The AlloSphere Offers an Interactive Experience of Nano-sized Worlds

What would it be like to dive into the veins and arteries of the human body or weave through the layers of the brain? With the AlloSphere, a 33-foot diameter sphere built inside of a three-story echo-free cube, these feats are now possible.

The AlloSphere is one of the largest immersive scientific instruments in the world. It takes scientific data that is too small to see and hear and visually and sonically magnifies it to a human scale so researchers can better analyze the data and find new patterns. Over twenty researchers can stand in the center of the sphere and be collectively immersed in multi-dimensional information.

"Think of the instrument as a large dynamically varying digital microscope connected to a computer cluster that can function as an interactive brain," said JoAnn Kuchera-Morin, Director of AlloSphere Research Laboratory and professor at the University of California, Santa Barbara.

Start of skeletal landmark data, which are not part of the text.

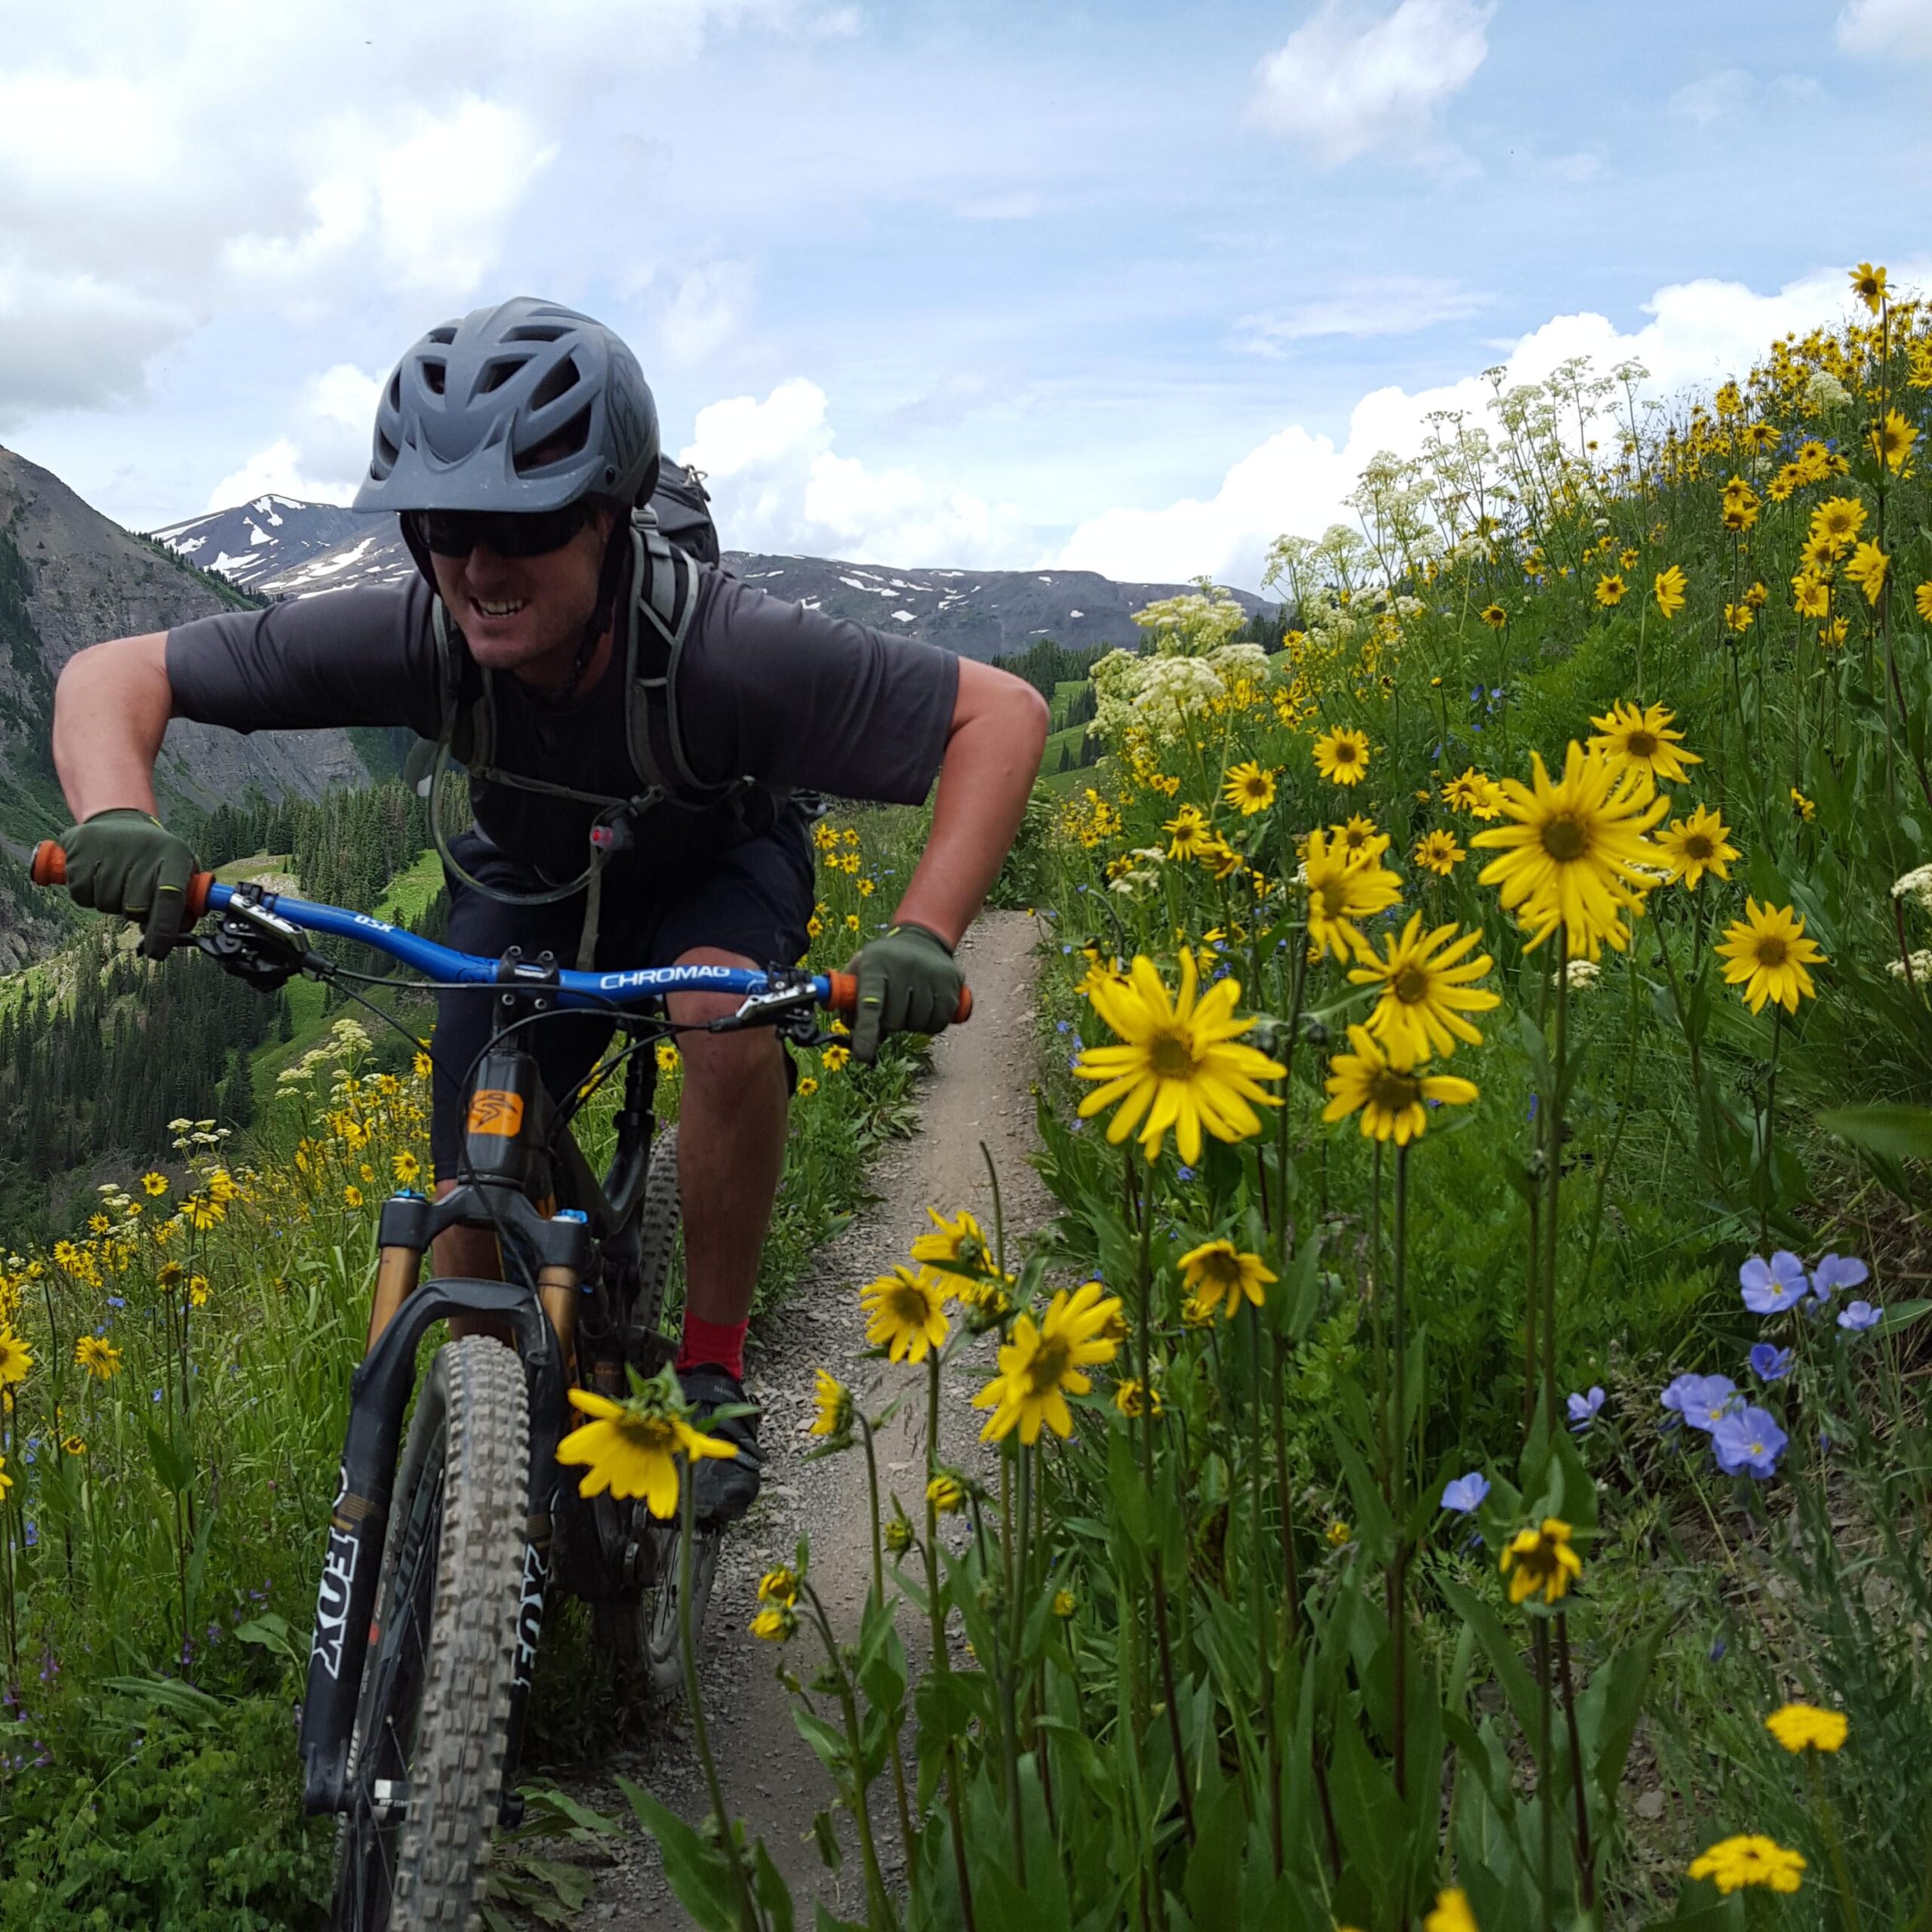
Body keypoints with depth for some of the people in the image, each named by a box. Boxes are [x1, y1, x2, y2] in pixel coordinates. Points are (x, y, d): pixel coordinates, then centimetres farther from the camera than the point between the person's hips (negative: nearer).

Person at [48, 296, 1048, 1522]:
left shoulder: (722, 648, -40)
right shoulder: (408, 638, -33)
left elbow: (1004, 711, -35)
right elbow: (111, 675, -24)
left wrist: (923, 936, -46)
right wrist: (116, 817, -46)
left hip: (714, 869, -2)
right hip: (532, 889, 2)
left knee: (730, 1011, -36)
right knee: (476, 1222, -6)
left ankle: (714, 1376, -15)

The NSF-funded AlloSphere is located at the California NanoSystems Institute (CNSI) building at the University of California, Santa Barbara. The AlloSphere infrastructure was completed in March 2007 and it is a key part of the Digital Media Center located within the CNSI. The CNSI was established in 2000 as one of the California Institutes of Science and Innovation.

"The goal of the AlloSphere instrument and research group is to conduct research in interactive visualization and multimodal representation of complex scientific data, while working closely with researchers in data interpretation and finding new patterns in the information," said Kuchera-Morin.

Applications for the AlloSphere include audiovisual technologies, abstract arts and art entertainment, "green" technology, computers and networking, education, nanotechnology, physics, materials science, geography and remote sensing, human perception, behavior and cognition, medicine and telemedicine.

The AlloSphere demonstrates how audiovisual technology is transforming research. It also proves the extent that media art is intertwined with science--and how media art can play a large role in scientific discovery and observation.

"Not only are we moving science forward through visualization and sonification of complex information, but we are also making compelling new art works that are scientifically correct," said Kuchera-Morin.

Kuchera-Morin suggested that art fits into science, technology, engineering and mathematics (STEM) initiatives, in a way that involves just as much complexity and creativity as these other fields.

"As media artists we are ... really helping to define the arts on an equal and integrated footing with STEM--not just using arts as design, but rediscovering it as a complex mathematics that will take visualization to a new level," said Kuchera-Morin.

The AlloSphere has implications for the art community, but also the education community, including K-12, undergraduate and graduate levels, as well as the general public.

Additional AlloSphere projects include: Multimodal Representation of Quantum Mechanics: The Hydrogren Atom, Artistic Patterning and Structural Growth New Atomic Bonding: Multi-Center Hydrogen Bond, AlloBrain and Artificial Nature. To learn more about these projects, visit The AlloSphere Research Facility website.

A Look into an AlloSphere: "Center for Nanomedicine Project"

In the "Center for Nanomedicine Project," Jamey Marth and the UCSB/Sanford-Burnham Center for Nanomedicine are using AlloSphere to develop an anatomically correct 3-D model of the human body in which researchers can "fly" into the body to study its anatomy.

Kuchera-Morin and her team works with a team of researchers directed by Jamey Marth, biochemist and the Director of the Center for Nanomedicine. Their research explores how to deliver chemotherapy through nanoparticles that carry the medicine to tumors in the pancreas and liver, without harming healthy tissue.

Kuchera-Morin's team made a simulator out of MRI data from a real human body, mapping the geometries of the arteries, veins, pancreas and liver in the AlloSphere. The team created the simulation using their own language, or code, built from C++. The code is called "allocore," or "the core of the software that we use in the AlloSphere as well as on other computer platforms," said Kuchera-Morin. The code contains "math libraries," which store the data from the MRI measurements. Using the code, the team can map, color and provide "texture" to the organs in the simulation.

"We are in the process of building our fluid dynamics simulation to get the precise blood flow down the arteries and veins. Then we will get the nano particle geometries from our materials scientists and build a particle simulator so they will be able to run various tests virtually," said Kuchera-Morin.

The team plans to have the fluid dynamics developed within the next year. According to Kuchera-Morin, this will allow researchers to watch how different shaped particles react in the arteries. Researchers can use this information to conduct tests in their labs and develop research processes that use the information from the simulations in their experiments.

"The future goals are to build out the instrument to an intelligent reactive device making technology transparent to our every day experience, thus integrating information technology naturally into our various research platforms," said Kuchera-Morin.

For instance, different devices are being used as interfaces to AlloSphere, such as wireless controllers, iPhones, iPads and cameras. Also, the team is developing mobile platforms so that scientists can connect remotely to the AlloSphere (from laptops, iPads, etc.).

"If we can make this general computational framework that will allow us to represent complex mathematical information across fields visually and sonically--using all of our senses while integrating information technology into our everyday work experiences--this  will transform research, education and society as a whole," said Kuchera-Morin.